The City is continually implementing cost-saving measures to be responsible stewards of tax-payer money. Examples of recent cost-saving measures include small changes like reducing staff travel, office expenditures and purchasing police vehicles in bulk to receive quantity discounts, and large changes like repurposing $2.4 million through a comprehensive review of City accounts, being more diligent about using one-time money to pay for one-time needs, and energy efficiency improvements in buildings and parks.
Because the City paid off two existing bonds in 2019, the GO bond has minimal new financial impact on property owners – an increase of less than $5 a year for the average residential property owner. Commercial properties are calculated differently. At the City’s current bond rate, commercial property owners can expect to pay $25.72 total a year per $100,000 of taxable value.
There are three reasons why property taxes fluctuate from year to year:
1) A tax rate increase from one of the taxing entities including the county, utility districts, libraries and school districts;
2) An increase in the assessed taxable value of your property, and
3) How the values of other properties in the area fluctuate.
Tax bill increases will come in phases, because the City will issue a few smaller bonds (no more than $87 million total) rather than one large $87 million bond. This means the full impact to property tax bills will not happen all at once. This allows the City to maximize bond funding over the full 10-year period allotted. Salt Lake City sold the first $20-million installment of the bond in October 2019 and this will appear on property tax bills in the following tax cycle.
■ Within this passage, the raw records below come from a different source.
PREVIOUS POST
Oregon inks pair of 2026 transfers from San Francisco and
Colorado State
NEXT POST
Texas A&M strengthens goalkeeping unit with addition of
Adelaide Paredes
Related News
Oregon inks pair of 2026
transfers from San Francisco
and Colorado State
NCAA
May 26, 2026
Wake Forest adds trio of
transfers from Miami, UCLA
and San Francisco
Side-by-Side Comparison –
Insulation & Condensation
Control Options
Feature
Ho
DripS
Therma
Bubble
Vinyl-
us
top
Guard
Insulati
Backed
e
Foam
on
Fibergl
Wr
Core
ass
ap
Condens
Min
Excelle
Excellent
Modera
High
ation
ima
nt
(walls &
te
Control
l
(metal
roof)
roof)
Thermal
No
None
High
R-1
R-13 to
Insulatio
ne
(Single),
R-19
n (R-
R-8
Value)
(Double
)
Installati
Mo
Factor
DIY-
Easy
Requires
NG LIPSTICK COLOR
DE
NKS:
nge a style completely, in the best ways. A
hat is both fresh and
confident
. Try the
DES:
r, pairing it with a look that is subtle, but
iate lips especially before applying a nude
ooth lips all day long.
Anyone who spends money in Salt Lake City. This means that, instead of residents carrying the majority of the burden, about 60 percent of this revenue is paid by nonresidents – office workers, visitors, tourists.
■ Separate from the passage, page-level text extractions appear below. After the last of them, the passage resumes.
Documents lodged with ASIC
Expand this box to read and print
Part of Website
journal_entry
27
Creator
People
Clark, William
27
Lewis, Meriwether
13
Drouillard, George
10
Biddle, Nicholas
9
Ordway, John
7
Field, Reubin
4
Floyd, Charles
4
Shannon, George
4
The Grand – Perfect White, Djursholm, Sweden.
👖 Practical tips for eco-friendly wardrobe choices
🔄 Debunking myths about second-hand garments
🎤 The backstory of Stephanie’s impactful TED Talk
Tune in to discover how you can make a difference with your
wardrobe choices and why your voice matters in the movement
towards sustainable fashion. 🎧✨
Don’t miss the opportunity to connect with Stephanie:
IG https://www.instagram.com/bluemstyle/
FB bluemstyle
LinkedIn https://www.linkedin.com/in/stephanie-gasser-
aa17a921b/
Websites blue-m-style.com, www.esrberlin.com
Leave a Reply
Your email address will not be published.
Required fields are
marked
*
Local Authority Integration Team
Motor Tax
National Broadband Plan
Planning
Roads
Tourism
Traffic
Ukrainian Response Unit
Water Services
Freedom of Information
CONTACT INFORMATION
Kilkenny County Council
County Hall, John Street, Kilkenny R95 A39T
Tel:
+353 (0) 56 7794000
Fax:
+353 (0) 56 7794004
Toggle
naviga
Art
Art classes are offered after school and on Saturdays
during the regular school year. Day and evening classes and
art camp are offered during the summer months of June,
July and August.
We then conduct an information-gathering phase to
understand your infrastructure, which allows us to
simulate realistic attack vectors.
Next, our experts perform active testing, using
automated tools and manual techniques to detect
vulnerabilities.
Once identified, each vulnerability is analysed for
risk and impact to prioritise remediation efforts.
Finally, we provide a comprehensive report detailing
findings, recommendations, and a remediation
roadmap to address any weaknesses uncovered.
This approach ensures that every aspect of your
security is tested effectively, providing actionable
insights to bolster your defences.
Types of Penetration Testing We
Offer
Currently, Salt Lake City’s new sales tax rate (effective August 2018) is 7.35%. Comparatively, the current sales tax rate in Murray and South Salt Lake is 7.10% and includes groceries and large purchases. Park City has a tax rate of 8.45% and Moab’s tax rate is 8.60%. The sales tax rate in Sandy City and Provo is 6.85%.
Revenue generated through the sales tax increase is being treated as a separate budget item; setting a precedent of use by future administrations. Residents can track how revenue is being spent on the Funding Our Future Dashboard.
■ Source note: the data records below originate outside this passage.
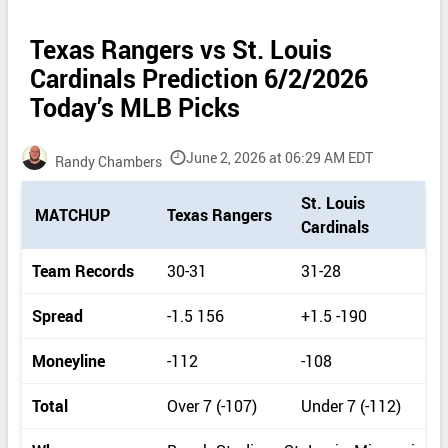
Texas Rangers vs St. Louis
Cardinals Prediction 6/2/2026
Today’s MLB Picks
June 2, 2026 at 06:29 AM EDT
Randy Chambers
P
St. Louis
MATCHUP
Texas Rangers
i
Cardinals
c
k
Team Records
30-31
31-28
d
e
Spread
-1.5 156
+1.5 -190
t
a
Moneyline
-112
-108
i
l
Total
Over 7 (-107)
Under 7 (-112)
s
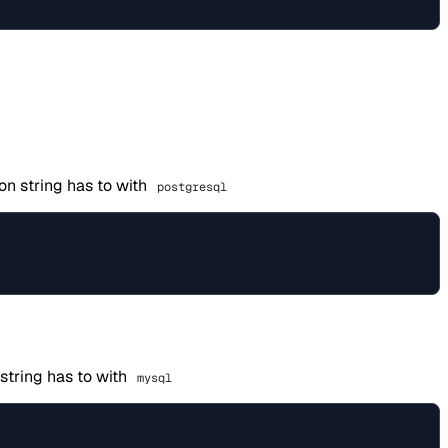
on string has to with
postgresql
string has to with
mysql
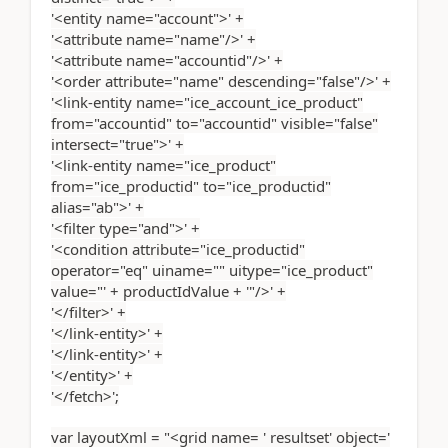
'<entity name="account">' +
'<attribute name="name"/>' +
'<attribute name="accountid"/>' +
'<order attribute="name" descending="false"/>' +
'<link-entity name="ice_account_ice_product"
from="accountid" to="accountid" visible="false"
intersect="true">' +
'<link-entity name="ice_product"
from="ice_productid" to="ice_productid"
alias="ab">' +
'<filter type="and">' +
'<condition attribute="ice_productid"
operator="eq" uiname="" uitype="ice_product"
value="' + productIdValue + '"/>' +
'</filter>' +
'</link-entity>' +
'</link-entity>' +
'</entity>' +
'</fetch>';
var layoutXml = "<grid name= ' resultset' object='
The Funding Our Future sales tax revenue and expenditures, though collected and spent exclusively, is part of the usual, annual budget process. Every year, the Mayor works with each City department to draft a recommended budget. The Mayor then presents her recommended budget to the City Council on May 5 (for the fiscal year of July 1 2020 – June 30 2021). The Council holds several discussions in May and June, which the public is welcome to attend. State law requires the Council to adopt the budget by the end of June. The Funding Our Future streets reconstruction bond followed the normal general obligation bond process. For more information on the GO bond, read this. To learn more about the budget process, read this.
Fund Balance, also known as a “rainy day fund,” is the account that represents the City’s savings account in case of an emergency or other urgent funding needs. A portion of the Funding Our Future sales tax revenue goes into this “rainy day fund.” When City revenues increase (as was the case with Funding Our Future additional sales tax revenue), the City is required to maintain an amount equal to 13% of its yearly revenue in Fund Balance.
City leaders can only change the amount of sales tax with State legislative approval. In 2015, when legislators decided to relocate the State prison to northwest Salt Lake City, they provided the City with the rare opportunity to raise its portion of sales tax by 0.5 percent (as part of HB454).